The easy and obvious approach to GPU text rendering is to use SDF textures. However, it has limitations:

• Quality issues. Conversion of glyph outline data to an SDF texture discards information, and you get rendering artifacts that are especially noticeable when text is zoomed in or otherwise subject to interesting transformations. The quality is not competitive to Slug and other libraries that render directly from outline data. MSDFgen is the best known solution for mitigating artifacts, but still isn't competitive.
• "Full SDF semantics" includes having a choice between exact and mitred distance fields, as seen in "Real-Time, Texture-Mapped Vector Glyphs". Both options are needed for different special effects. MSDFgen gives approximations of both options when used in mtsdf mode.
• It doesn't support fully dynamic content. Generating an MSDF font is expensive.
• It doesn't work for the general case of rendering SVG-style outlines. I'm inspired by how Piet uses one general purpose mechanism for rendering both font glyphs and general vector-based outlines.
• It doesn't demonstrate an improvement in text rendering technology for the first demo.

I do want to support SDF textures as one kind of primitive shape, in both 2D and 3D, but in a general purpose way, not in a form that is specialized to font rendering. I do want to support general 2D vector graphics, and I'm hoping that text rendering is a special case of this.

• Flexibility:
  • Full SDF semantics, as seen in "Real-Time, Texture-Mapped Vector Glyphs".
  • Vector textures (random access vector graphics). Each glyph is represented by a data structure that efficiently maps [x,y] coordinates to the sample value (signed distance) at that coordinate. As seen in "Real-time texture-mapped vector glyphs" (vector textures), "Massively Parallel Vector Graphics" (shortcut trees), etc.
• High performance on a modern GPU:
  • A pipeline of compute shaders, as seen in Piet, Spinel, etc.
  • Offload all intensive work to the GPU. Just load raw vector graphics into the GPU, and the conversion to an efficiently renderable data structure happens very quickly, as seen in Piet, Spinel, Slug, "Massively Parallel Vector Graphics", etc.
  • Tile based rendering. The frame buffer is partitioned into 16x16 pixel tiles. Only geometric primitives that intersect a tile are considered when rendering a tile. As seen in Piet, Spinel, etc.

Implementation Ideas

I know how to create an architecture that satisfies the Flexibility requirements, but I can only guess how to make it fast. That's pretty normal at this stage. Performance claims aren't real until you measure them, and you have to iterate the design to achieve high performance. Pathfinder has gone through 3 designs in the search for better performance, and Piet has gone through many iterations.

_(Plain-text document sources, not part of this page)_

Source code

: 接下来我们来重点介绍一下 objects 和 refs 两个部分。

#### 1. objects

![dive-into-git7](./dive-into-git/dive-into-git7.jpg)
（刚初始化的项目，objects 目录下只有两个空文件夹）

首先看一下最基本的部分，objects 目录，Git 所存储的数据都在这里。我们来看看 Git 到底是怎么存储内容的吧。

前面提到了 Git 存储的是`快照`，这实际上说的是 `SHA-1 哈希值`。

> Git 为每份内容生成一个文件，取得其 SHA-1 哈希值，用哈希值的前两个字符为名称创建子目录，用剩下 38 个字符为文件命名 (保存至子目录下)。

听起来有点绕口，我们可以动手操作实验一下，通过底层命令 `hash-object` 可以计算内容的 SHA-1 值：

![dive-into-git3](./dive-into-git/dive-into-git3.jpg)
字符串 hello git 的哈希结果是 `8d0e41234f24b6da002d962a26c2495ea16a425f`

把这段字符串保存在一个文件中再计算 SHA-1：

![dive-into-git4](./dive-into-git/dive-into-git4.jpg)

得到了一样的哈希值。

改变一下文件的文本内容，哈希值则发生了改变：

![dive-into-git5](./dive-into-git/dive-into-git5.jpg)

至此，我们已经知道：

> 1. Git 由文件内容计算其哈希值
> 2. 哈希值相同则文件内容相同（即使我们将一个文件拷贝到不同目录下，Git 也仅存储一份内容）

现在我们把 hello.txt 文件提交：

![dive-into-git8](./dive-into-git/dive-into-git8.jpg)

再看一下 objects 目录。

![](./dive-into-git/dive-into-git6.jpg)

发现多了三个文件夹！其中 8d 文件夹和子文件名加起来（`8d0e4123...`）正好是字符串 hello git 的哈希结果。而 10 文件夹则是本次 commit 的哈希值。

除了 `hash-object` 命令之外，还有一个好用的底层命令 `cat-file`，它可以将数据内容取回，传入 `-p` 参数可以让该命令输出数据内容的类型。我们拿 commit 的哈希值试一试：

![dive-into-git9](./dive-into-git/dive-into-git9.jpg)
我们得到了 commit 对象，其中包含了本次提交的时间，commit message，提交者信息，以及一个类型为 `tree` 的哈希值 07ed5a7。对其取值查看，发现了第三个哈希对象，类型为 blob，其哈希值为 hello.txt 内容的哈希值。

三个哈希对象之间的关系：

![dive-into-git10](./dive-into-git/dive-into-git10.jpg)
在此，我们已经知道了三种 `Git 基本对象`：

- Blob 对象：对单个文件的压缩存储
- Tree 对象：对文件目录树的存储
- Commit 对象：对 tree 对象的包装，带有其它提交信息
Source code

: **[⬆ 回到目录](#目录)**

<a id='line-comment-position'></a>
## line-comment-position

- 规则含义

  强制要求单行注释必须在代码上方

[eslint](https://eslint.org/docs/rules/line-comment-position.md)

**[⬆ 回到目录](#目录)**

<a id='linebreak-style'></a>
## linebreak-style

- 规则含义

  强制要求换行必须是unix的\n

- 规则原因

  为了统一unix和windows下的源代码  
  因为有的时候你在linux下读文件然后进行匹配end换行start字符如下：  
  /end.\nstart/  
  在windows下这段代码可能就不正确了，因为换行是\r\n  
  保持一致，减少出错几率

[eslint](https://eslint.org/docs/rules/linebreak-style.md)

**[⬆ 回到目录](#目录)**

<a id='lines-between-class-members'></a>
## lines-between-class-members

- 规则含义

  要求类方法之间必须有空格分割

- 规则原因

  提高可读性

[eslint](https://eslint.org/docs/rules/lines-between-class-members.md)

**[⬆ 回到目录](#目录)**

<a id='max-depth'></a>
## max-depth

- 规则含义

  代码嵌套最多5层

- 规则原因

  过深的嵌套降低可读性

There are two kinds of performance optimizations.

1. Make the entire architecture fast in the general case. Which I can attempt to do by looking at "best practices" gleaned from other projects.
2. Optimize special cases, making those special cases faster than the general case.

My strategy will be to start with a general purpose architecture (flexibility over speed), and then look for performance improvements, which will have to be an iterative process.

• "Real-time texture-mapped vector glyphs" is a general purpose architecture. Font glyphs are represented using vector textures, which are random access, mapping an [x,y] coordinate to a signed distance that is computed directly from the outline data.
• RTTMVG has an expensive preprocessing step to create the vector texture, which happens on the CPU. "Massively Parallel Vector Graphics" has a much faster preprocessing stage, which happens on the CPU. The vector texture data structure is a quadtree, called a "shortcut tree", and maybe I can adapt this data structure to do signed distance lookups.

The evidence suggests that vector textures are slower than the fastest GPU text renderers (which only handle a special case of what Dali handles). I'm still looking for insights on how to make things faster in the general case. Speeding up special cases looks like an easier job.